One of our most common questions is “When do you breed your Brahman heifers?”
This is a topic that always sparks a debate. In the beef industry, most commercial producers of non-Brahman females will start breeding their heifers around 12 months of age.
However, Brahman cattle are traditionally later maturing compared to Bos taurus cattle, and thus, may have different reproductive expectations.
Some argue that Brahman breeders should be working to push earlier maturing females because the sooner you get a calf on the ground, the sooner you can start making a return from that female. We agree, however our current management practice at BRC focuses on the combination we have experienced to select for overall lifetime reproductive success and longevity while also respecting the overall development of the females.
In general, we try to begin breeding Brahman heifers when they are 18 months old to 24 months old. We prefer females to be grass developed and in a body condition score of 6.
It is not uncommon to see Brahman females starting to cycle at 11 to 12 months old. However, in our experience, they tend to make better cows in the long run if you wait to begin breeding them until they are 18 months old. Breeding them at 11-12 months won’t cause calving trouble, but what it may do is put extra stress on them and delay the time that they re-breed back for their second calf.
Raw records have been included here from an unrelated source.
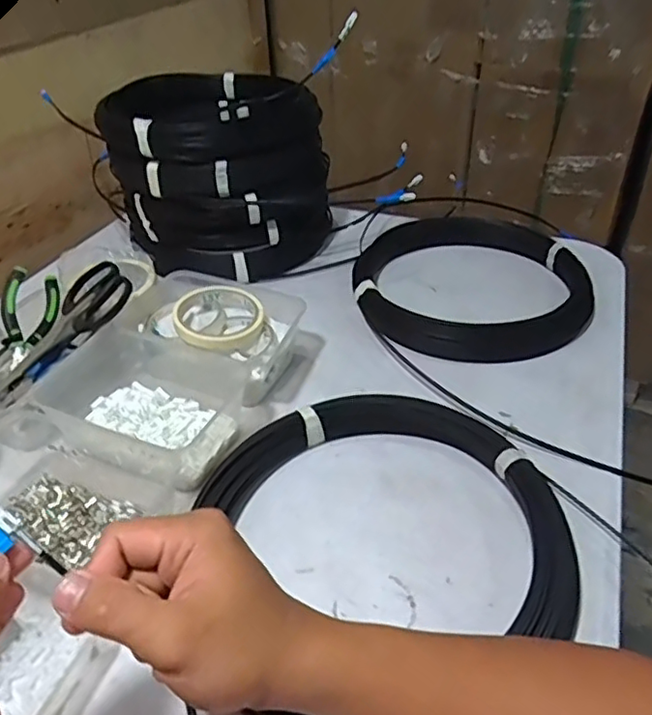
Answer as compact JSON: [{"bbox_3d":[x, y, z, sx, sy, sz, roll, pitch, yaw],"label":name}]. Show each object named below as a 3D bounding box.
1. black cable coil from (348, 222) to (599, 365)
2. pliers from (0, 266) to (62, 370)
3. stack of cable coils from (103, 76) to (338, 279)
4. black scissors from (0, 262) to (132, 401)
[{"bbox_3d":[0.176,-0.092,0.744,0.292,0.051,0.261,14,41,21],"label":"black cable coil"},{"bbox_3d":[-0.312,-0.042,0.627,0.056,0.018,0.105,19,70,-41],"label":"pliers"},{"bbox_3d":[-0.138,-0.245,0.827,0.256,0.213,0.262,8,38,13],"label":"stack of cable coils"},{"bbox_3d":[-0.268,-0.026,0.606,0.170,0.022,0.060,-45,54,-1],"label":"black scissors"}]

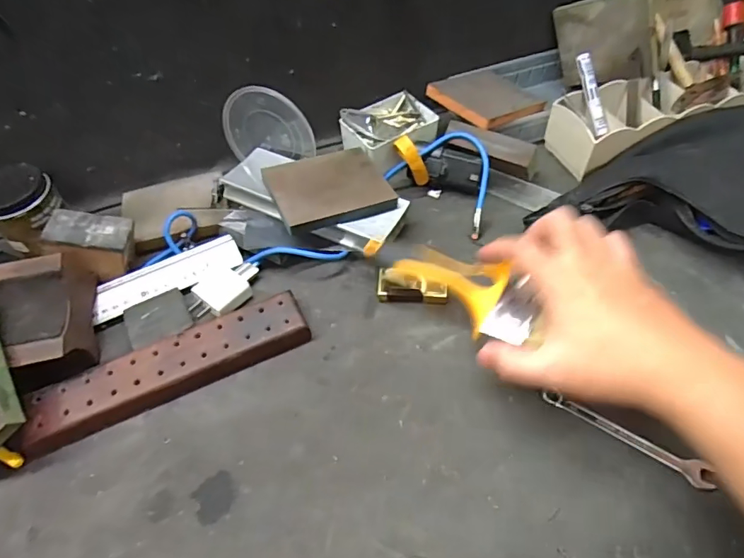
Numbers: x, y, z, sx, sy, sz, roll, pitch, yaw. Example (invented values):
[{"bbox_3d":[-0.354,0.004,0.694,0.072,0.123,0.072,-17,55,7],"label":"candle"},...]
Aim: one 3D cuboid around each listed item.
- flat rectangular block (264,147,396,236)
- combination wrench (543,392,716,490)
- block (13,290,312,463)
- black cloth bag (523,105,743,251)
[{"bbox_3d":[-0.048,-0.099,0.510,0.120,0.013,0.105,-18,53,-19],"label":"flat rectangular block"},{"bbox_3d":[0.202,0.125,0.380,0.129,0.010,0.019,28,61,21],"label":"combination wrench"},{"bbox_3d":[-0.181,0.079,0.428,0.245,0.020,0.055,-24,57,-13],"label":"block"},{"bbox_3d":[0.369,-0.094,0.485,0.290,0.079,0.172,24,60,19],"label":"black cloth bag"}]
We have experienced that sometimes these young first calf heifers may take 12 to 18 months to re-breed back, where the ultimately goal is a calf every year.
We have found giving them the extra 6 months to develop will help in the long run, because Brahmans are known to have greater longevity in productive live also compared to Bos taurus breeds. So, even though you are delaying 6 months on the front end, you are adding at least that much and possibly many years more in the long run.
If you breed at 18 to 24 months, then the Brahman female will have her first calf when she is anywhere from 2 1/2 years old to 3 years old. By this time, she will be fully developed, able to calf usually with no trouble, and be able to maintain her body condition while raising a calf and then re-breeding back to maintain the goal of one calf a year.
These are just our experiences, and we do acknowledge that there is a goal of making improvements to the early maturing vs. later maturing traits of Brahman, while still maintaining a preferred calving interval.